### Your goal
Return, unchanged, every line of the records from the one containing "בוצע ניקור מתני" down to the one containing "Cursos COTOC", both included. Omit the pictures from your answer.

### Records
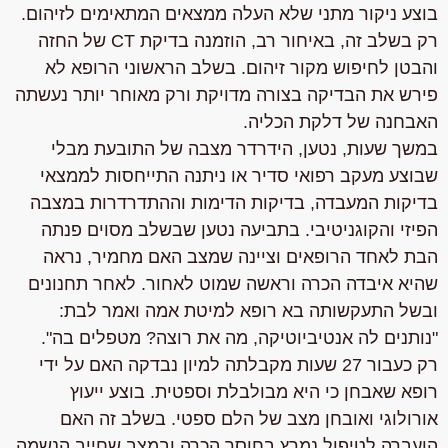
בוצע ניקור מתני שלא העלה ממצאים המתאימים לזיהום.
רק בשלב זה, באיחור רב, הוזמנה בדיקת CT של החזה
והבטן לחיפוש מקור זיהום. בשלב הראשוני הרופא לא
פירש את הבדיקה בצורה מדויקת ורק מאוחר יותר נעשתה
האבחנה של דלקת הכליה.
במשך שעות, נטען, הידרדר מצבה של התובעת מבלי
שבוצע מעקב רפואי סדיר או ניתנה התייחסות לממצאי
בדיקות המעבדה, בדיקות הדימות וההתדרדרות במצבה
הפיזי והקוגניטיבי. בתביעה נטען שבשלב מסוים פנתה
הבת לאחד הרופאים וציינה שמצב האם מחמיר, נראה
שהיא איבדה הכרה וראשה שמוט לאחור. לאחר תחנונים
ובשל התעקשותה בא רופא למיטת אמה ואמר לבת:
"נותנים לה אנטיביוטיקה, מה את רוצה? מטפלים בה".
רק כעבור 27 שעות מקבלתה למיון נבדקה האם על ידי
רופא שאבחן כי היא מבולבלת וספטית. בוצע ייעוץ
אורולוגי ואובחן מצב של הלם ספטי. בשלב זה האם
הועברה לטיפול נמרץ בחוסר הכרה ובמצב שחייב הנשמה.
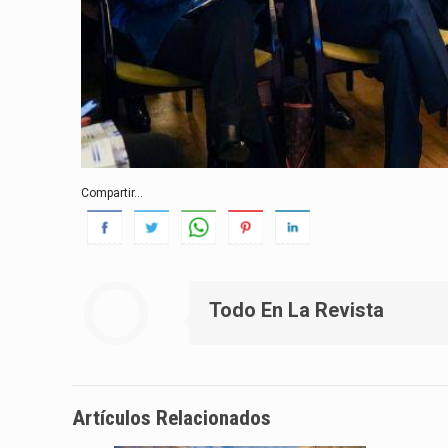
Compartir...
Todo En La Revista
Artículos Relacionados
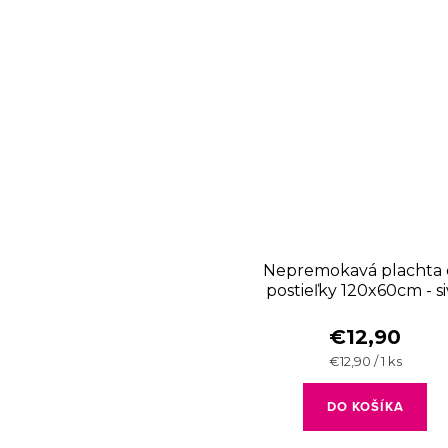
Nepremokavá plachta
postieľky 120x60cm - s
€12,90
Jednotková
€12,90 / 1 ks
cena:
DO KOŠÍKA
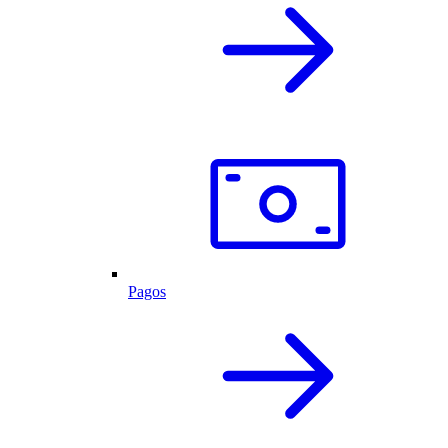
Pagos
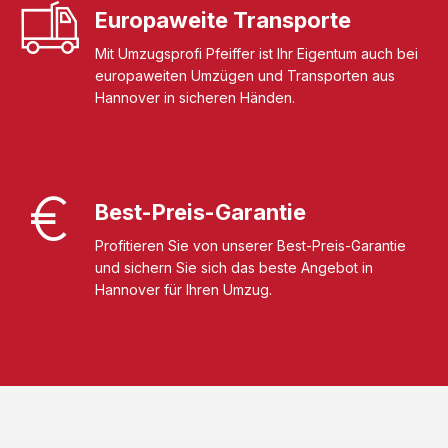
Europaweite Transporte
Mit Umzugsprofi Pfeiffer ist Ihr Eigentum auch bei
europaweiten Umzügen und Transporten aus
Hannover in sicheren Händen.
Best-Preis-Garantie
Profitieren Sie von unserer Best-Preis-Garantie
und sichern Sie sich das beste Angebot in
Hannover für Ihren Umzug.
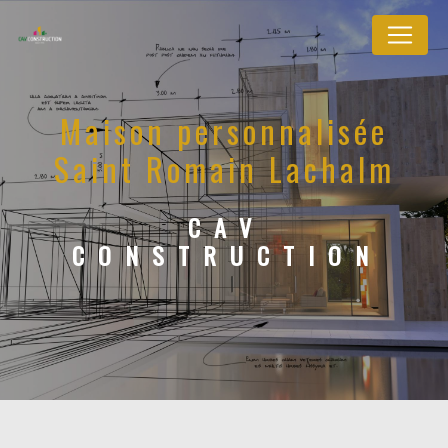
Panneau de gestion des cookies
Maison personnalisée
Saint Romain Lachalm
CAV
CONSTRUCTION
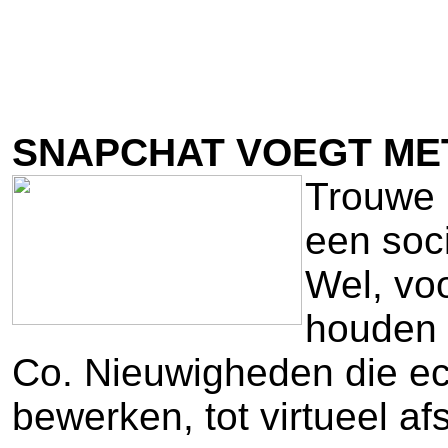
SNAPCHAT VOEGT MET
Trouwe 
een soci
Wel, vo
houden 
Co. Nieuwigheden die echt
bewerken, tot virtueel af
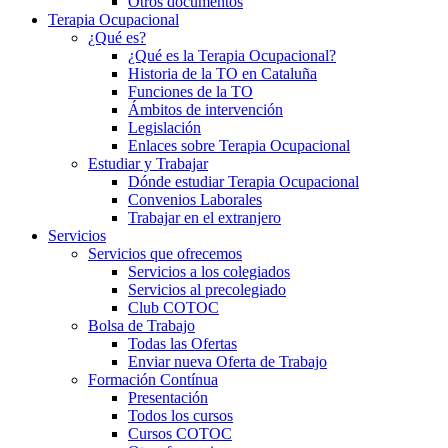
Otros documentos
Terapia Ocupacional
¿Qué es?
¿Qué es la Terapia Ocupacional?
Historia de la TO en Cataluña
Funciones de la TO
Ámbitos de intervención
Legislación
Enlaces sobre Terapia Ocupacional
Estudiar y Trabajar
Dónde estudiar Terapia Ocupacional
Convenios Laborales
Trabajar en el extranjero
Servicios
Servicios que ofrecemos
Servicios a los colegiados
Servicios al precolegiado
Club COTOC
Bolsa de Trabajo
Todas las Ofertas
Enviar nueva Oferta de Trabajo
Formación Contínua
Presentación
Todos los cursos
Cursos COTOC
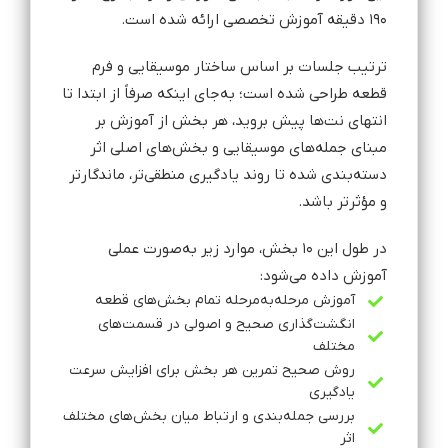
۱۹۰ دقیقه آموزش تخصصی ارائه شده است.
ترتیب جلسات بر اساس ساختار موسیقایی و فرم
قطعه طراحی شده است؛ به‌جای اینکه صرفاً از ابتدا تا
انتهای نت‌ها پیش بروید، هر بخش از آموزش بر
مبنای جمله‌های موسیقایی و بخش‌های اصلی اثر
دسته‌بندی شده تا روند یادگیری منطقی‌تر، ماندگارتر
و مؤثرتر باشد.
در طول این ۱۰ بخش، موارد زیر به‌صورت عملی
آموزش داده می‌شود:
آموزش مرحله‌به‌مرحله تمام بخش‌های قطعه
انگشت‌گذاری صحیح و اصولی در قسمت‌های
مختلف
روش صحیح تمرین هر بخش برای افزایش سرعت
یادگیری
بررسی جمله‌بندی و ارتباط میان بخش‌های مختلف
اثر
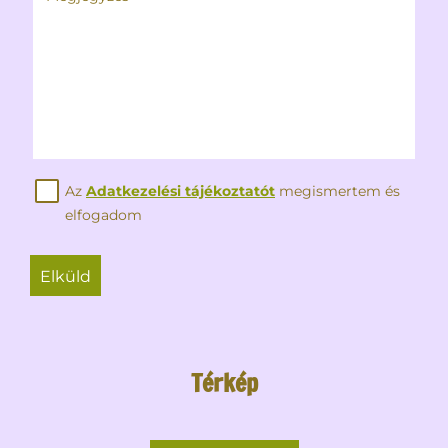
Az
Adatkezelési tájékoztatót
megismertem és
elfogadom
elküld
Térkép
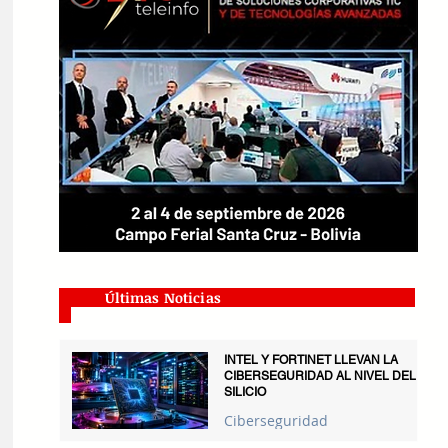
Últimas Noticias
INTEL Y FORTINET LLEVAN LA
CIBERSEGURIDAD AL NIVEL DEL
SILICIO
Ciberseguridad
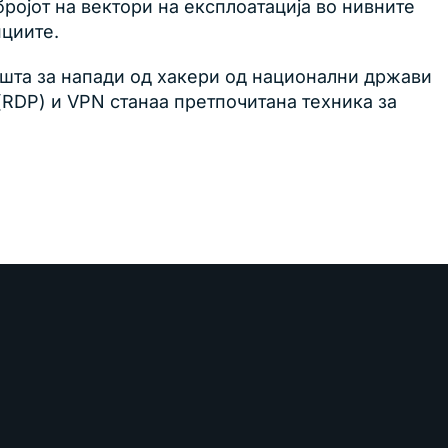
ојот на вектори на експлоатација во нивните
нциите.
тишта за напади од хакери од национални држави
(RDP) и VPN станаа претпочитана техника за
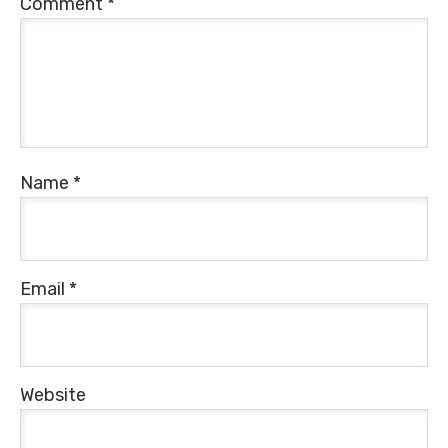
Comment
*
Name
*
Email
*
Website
...
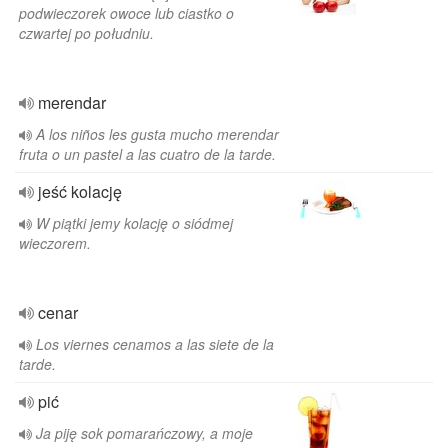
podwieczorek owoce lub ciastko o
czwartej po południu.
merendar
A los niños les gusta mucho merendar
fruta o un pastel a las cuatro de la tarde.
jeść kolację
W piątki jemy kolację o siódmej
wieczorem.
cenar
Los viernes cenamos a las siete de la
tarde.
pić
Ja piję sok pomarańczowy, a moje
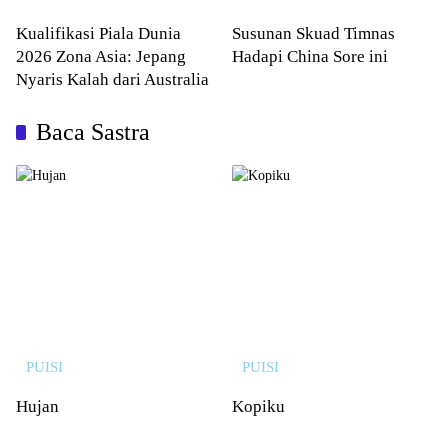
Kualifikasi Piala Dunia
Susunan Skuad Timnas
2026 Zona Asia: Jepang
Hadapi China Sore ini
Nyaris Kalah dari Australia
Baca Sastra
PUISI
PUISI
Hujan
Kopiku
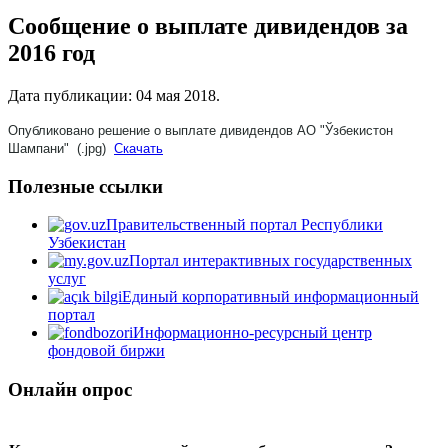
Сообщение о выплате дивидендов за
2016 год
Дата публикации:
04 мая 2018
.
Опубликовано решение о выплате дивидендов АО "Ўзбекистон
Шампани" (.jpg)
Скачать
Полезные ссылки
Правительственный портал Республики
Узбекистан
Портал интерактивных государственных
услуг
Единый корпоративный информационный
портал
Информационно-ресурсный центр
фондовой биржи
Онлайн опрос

### Solution
בוצע ניקור מתני שלא העלה ממצאים המתאימים לזיהום.
רק בשלב זה, באיחור רב, הוזמנה בדיקת CT של החזה
והבטן לחיפוש מקור זיהום. בשלב הראשוני הרופא לא
פירש את הבדיקה בצורה מדויקת ורק מאוחר יותר נעשתה
האבחנה של דלקת הכליה.
במשך שעות, נטען, הידרדר מצבה של התובעת מבלי
שבוצע מעקב רפואי סדיר או ניתנה התייחסות לממצאי
בדיקות המעבדה, בדיקות הדימות וההתדרדרות במצבה
הפיזי והקוגניטיבי. בתביעה נטען שבשלב מסוים פנתה
הבת לאחד הרופאים וציינה שמצב האם מחמיר, נראה
שהיא איבדה הכרה וראשה שמוט לאחור. לאחר תחנונים
ובשל התעקשותה בא רופא למיטת אמה ואמר לבת:
"נותנים לה אנטיביוטיקה, מה את רוצה? מטפלים בה".
רק כעבור 27 שעות מקבלתה למיון נבדקה האם על ידי
רופא שאבחן כי היא מבולבלת וספטית. בוצע ייעוץ
אורולוגי ואובחן מצב של הלם ספטי. בשלב זה האם
הועברה לטיפול נמרץ בחוסר הכרה ובמצב שחייב הנשמה.
Compartir...
Todo En La Revista
Artículos Relacionados
Nepremokavá plachta
postieľky 120x60cm - s
€12,90
Jednotková
€12,90 / 1 ks
cena:
DO KOŠÍKA
Pagos
Europaweite Transporte
Mit Umzugsprofi Pfeiffer ist Ihr Eigentum auch bei
europaweiten Umzügen und Transporten aus
Hannover in sicheren Händen.
Best-Preis-Garantie
Profitieren Sie von unserer Best-Preis-Garantie
und sichern Sie sich das beste Angebot in
Hannover für Ihren Umzug.
Panneau de gestion des cookies
Maison personnalisée
Saint Romain Lachalm
CAV
CONSTRUCTION
SNAPCHAT VOEGT MET
Trouwe 
een soci
Wel, vo
houden 
Co. Nieuwigheden die echt
bewerken, tot virtueel af
Otros documentos
Terapia Ocupacional
¿Qué es?
¿Qué es la Terapia Ocupacional?
Historia de la TO en Cataluña
Funciones de la TO
Ámbitos de intervención
Legislación
Enlaces sobre Terapia Ocupacional
Estudiar y Trabajar
Dónde estudiar Terapia Ocupacional
Convenios Laborales
Trabajar en el extranjero
Servicios
Servicios que ofrecemos
Servicios a los colegiados
Servicios al precolegiado
Club COTOC
Bolsa de Trabajo
Todas las Ofertas
Enviar nueva Oferta de Trabajo
Formación Contínua
Presentación
Todos los cursos
Cursos COTOC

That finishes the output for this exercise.